EXERCISE GOAL
Rewrite the lines from the first one through the line containing "filmic rgb: black", changing every "darktable" to "Darktable" and leaving everything else unchanged.

DATA SHOWN
## begin

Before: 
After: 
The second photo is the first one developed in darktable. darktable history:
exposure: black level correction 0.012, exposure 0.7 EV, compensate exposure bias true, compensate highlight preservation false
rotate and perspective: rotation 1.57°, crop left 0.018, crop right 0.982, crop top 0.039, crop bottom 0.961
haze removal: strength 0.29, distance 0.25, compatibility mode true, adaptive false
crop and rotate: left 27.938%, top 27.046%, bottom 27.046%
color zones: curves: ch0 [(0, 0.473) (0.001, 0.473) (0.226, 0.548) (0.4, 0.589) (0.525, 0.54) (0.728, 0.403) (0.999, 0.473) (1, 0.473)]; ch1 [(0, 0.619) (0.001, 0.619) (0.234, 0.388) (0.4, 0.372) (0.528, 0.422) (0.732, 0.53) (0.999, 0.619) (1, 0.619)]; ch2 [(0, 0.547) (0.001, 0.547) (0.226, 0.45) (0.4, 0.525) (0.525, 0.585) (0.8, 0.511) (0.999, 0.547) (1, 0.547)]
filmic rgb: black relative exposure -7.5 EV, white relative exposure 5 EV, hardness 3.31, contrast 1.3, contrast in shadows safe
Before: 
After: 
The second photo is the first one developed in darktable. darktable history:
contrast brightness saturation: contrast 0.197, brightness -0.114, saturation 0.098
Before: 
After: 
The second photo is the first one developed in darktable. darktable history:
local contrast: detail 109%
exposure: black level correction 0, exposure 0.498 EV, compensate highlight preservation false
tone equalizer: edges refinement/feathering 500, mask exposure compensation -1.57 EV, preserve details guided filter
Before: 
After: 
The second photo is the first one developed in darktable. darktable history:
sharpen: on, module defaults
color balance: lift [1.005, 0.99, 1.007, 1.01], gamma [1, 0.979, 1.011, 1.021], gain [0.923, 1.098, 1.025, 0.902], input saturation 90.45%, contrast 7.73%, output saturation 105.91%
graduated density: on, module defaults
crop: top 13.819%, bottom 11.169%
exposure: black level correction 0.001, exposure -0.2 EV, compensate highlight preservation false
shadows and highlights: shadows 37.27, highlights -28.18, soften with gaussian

## end

THE REPLY
Before: 
After: 
The second photo is the first one developed in Darktable. Darktable history:
exposure: black level correction 0.012, exposure 0.7 EV, compensate exposure bias true, compensate highlight preservation false
rotate and perspective: rotation 1.57°, crop left 0.018, crop right 0.982, crop top 0.039, crop bottom 0.961
haze removal: strength 0.29, distance 0.25, compatibility mode true, adaptive false
crop and rotate: left 27.938%, top 27.046%, bottom 27.046%
color zones: curves: ch0 [(0, 0.473) (0.001, 0.473) (0.226, 0.548) (0.4, 0.589) (0.525, 0.54) (0.728, 0.403) (0.999, 0.473) (1, 0.473)]; ch1 [(0, 0.619) (0.001, 0.619) (0.234, 0.388) (0.4, 0.372) (0.528, 0.422) (0.732, 0.53) (0.999, 0.619) (1, 0.619)]; ch2 [(0, 0.547) (0.001, 0.547) (0.226, 0.45) (0.4, 0.525) (0.525, 0.585) (0.8, 0.511) (0.999, 0.547) (1, 0.547)]
filmic rgb: black relative exposure -7.5 EV, white relative exposure 5 EV, hardness 3.31, contrast 1.3, contrast in shadows safe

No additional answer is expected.